During the training performed above, we found three distinct architectures being tried for text classification:
- "Vanilla" - basic model of embedding, convolution, reduction, and a dense layer
- Transformer - transformer based architecture
- BERT - possibly pre-trained version of the BERT architecture
As mentioned earlier, AutoKeras offers a set of pre-defined tasks like Image and Text classification. For each of these tasks, one or more initial architectures are defined in the AutoKeras code in ./autokeras/tuners/task_specific.py
For example for transformers we find in the text classification definition:
{
"text_block_1/block_type": "transformer",
"classification_head_1/dropout": 0,
"optimizer": "adam",
"learning_rate": 1e-3,
"text_block_1/max_tokens": 20000,
"text_block_1/text_to_int_sequence_1/output_sequence_length": 200,
"text_block_1/transformer_1/pretraining": "none",
"text_block_1/transformer_1/embedding_dim": 32,
"text_block_1/transformer_1/num_heads": 2,
"text_block_1/transformer_1/dense_dim": 32,
"text_block_1/transformer_1/dropout": 0.25,
"text_block_1/spatial_reduction_1/reduction_type": "global_avg",
"text_block_1/dense_block_1/num_layers": 1,
"text_block_1/dense_block_1/use_batchnorm": False,
"text_block_1/dense_block_1/dropout": 0.5,
"text_block_1/dense_block_1/units_0": 20,
},
At the top we find a block_type
which has the value transformer
, dropout
for the classification head (the layer which produces the labels), plus the definition of an optimizer
with a learning_rate
.
The text_block_1
prefix refers to the TextClassifier
in ./autokeras/tasks/text.py.
The possible parameters can be found in the AutoKeras code. If we look in the definition we find after text_block_1
a string transformer_1
and dense_block_1
. We find the corresponding classes Transformer
and DenseBlock
in ./autokeras/blocks/basic.py.
The initializer of the Transformer
class takes as arguments max_features
, pretraining
, embedding_dim
, num_heads
, dense_dim
, and dropout
.
Now that we understand the initial parameters of a search space in AutoKeras it is time to understand their possible values.

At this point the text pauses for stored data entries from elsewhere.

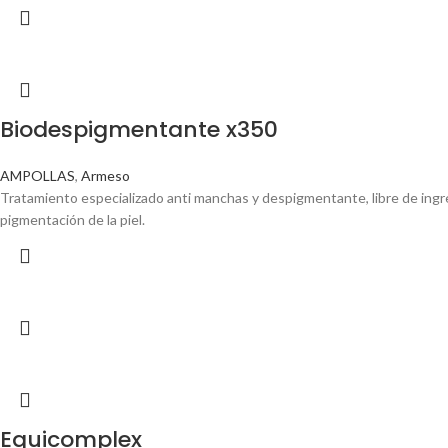
Biodespigmentante x350
AMPOLLAS
,
Armeso
Tratamiento especializado anti manchas y despigmentante, libre de ingr
pigmentación de la piel.
Equicomplex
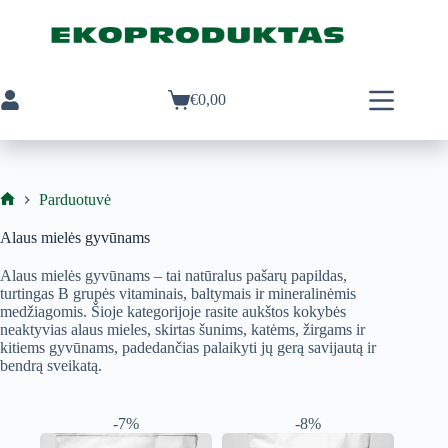
Skip
to
content
€
0,00
Pirkinių
krepšelis
Parduotuvė
Ekoproduktas
Alaus mielės gyvūnams
Alaus mielės gyvūnams – tai natūralus pašarų papildas,
turtingas B grupės vitaminais, baltymais ir mineralinėmis
medžiagomis. Šioje kategorijoje rasite aukštos kokybės
neaktyvias alaus mieles, skirtas šunims, katėms, žirgams ir
kitiems gyvūnams, padedančias palaikyti jų gerą savijautą ir
bendrą sveikatą.
-7%
-8%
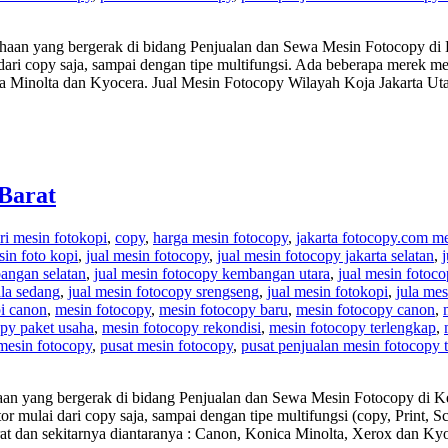
haan yang bergerak di bidang Penjualan dan Sewa Mesin Fotocopy di K
ari copy saja, sampai dengan tipe multifungsi. Ada beberapa merek m
ica Minolta dan Kyocera. Jual Mesin Fotocopy Wilayah Koja Jakarta U
Barat
ri mesin fotokopi
,
copy
,
harga mesin fotocopy
,
jakarta fotocopy.com m
sin foto kopi
,
jual mesin fotocopy
,
jual mesin fotocopy jakarta selatan
,
angan selatan
,
jual mesin fotocopy kembangan utara
,
jual mesin fotoc
ala sedang
,
jual mesin fotocopy srengseng
,
jual mesin fotokopi
,
jula me
i canon
,
mesin fotocopy
,
mesin fotocopy baru
,
mesin fotocopy canon
,
py paket usaha
,
mesin fotocopy rekondisi
,
mesin fotocopy terlengkap
,
 mesin fotocopy
,
pusat mesin fotocopy
,
pusat penjualan mesin fotocopy 
an yang bergerak di bidang Penjualan dan Sewa Mesin Fotocopy di Ke
r mulai dari copy saja, sampai dengan tipe multifungsi (copy, Print,
at dan sekitarnya diantaranya : Canon, Konica Minolta, Xerox dan K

After fitting the TextClassifier we can call its tuner to get an overview of the search space. If we skipped training, no summary of the search space is available!

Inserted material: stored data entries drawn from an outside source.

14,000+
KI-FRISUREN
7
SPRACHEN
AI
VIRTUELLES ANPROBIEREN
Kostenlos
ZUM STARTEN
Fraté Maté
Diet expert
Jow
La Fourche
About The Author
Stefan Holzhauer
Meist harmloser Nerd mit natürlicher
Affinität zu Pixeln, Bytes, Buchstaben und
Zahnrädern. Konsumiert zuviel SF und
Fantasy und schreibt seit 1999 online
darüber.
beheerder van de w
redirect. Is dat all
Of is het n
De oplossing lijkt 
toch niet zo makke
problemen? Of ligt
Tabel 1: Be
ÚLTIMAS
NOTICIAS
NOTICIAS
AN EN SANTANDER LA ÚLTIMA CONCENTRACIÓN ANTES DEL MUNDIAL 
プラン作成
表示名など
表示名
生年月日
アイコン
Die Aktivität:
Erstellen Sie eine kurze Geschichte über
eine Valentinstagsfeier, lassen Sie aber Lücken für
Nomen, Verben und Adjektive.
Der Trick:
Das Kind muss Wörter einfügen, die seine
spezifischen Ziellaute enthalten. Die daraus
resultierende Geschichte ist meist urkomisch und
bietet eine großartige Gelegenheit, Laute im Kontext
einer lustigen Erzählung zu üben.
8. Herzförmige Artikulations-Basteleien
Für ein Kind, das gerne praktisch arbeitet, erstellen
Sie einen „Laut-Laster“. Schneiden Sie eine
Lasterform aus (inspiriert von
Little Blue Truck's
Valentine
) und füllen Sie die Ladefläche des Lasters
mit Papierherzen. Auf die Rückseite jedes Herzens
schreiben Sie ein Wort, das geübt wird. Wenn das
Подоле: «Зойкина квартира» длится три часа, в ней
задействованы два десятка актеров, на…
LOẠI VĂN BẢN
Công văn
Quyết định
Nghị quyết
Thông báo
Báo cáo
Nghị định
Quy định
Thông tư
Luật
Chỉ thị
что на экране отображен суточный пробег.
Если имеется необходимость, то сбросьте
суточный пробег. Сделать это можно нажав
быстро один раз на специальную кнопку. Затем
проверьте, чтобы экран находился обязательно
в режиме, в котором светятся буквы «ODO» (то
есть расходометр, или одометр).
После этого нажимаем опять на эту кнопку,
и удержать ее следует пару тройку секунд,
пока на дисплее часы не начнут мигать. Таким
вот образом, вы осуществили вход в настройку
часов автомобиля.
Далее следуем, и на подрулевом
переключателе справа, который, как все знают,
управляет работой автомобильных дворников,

>>> clf.tuner.search_space_summary()
Search space summary
Default search space size: 0
In the summary we see the possible values for different parameters. Let's present it in a more readable way. For presenting data from AutoKeras I have created a separate python script containing a number of classes and functions to avoid the notebook from becoming cluttered. Focus of the present article is on the search space of AutoKeras and this code only serves as a utility.